“That’s just what you’re not doing,” he said smartly. “Lemme show you.”

Tish said afterwards that it was purely an accident, for he broke every rule of stance and so on, but before she realized his intention he had taken the club from her hand and sent the ball entirely out of sight.

“That’s the way,” he said. “Whale ’em!”

But recently her attitude to him had changed. She would bring him in and give him cake and ginger ale, and she paid him far too much. When Hannah showed her disapproval he made faces at her behind Tish’s back, and once he actually put his thumb to his nose. To every remonstrance Tish made but one reply.

“Develop the larger viewpoint,” she would observe, “and remember this: I do nothing without a purpose.”

“Then stop him making snoots at me,” said Hannah. “I’ll poison him, that’s what I’ll do.”
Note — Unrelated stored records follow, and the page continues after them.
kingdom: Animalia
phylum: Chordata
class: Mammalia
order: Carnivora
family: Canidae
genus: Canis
Thus our days went on. The hours of light Tish spent on the links. In the evenings her busy fingers were not idle, for she was making herself some knickerbockers from an old pair of trousers which Charlie Sands had left at the cottage, cutting them off below the knee and inserting elastic in the hem, while Aggie and I, by the shade of our lamp, knitted each a long woolen stocking to complete the outfit.

It was on such an evening that Tish finally revealed her plan, that plan which has caused so much unfavorable comment since. The best answer to that criticism is Tish’s own statement to us that night.
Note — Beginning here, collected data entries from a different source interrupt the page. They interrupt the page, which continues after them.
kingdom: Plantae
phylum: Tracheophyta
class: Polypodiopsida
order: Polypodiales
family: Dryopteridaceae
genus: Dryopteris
“Frankly,” she admitted, “the girl can beat me. But if she does she will continue on her headstrong way, strewing unhappiness hither and yon. She must not win!”

Briefly the plan she outlined was based on the undermining of Nettie’s morale. Thus, Aggie sneezes during the hay-fever season at the mere sight of a sunflower. She was to keep one in her pocket, and at a signal from Tish was to sniff at it, holding back the resultant sneeze, however, until the champion was about to drive.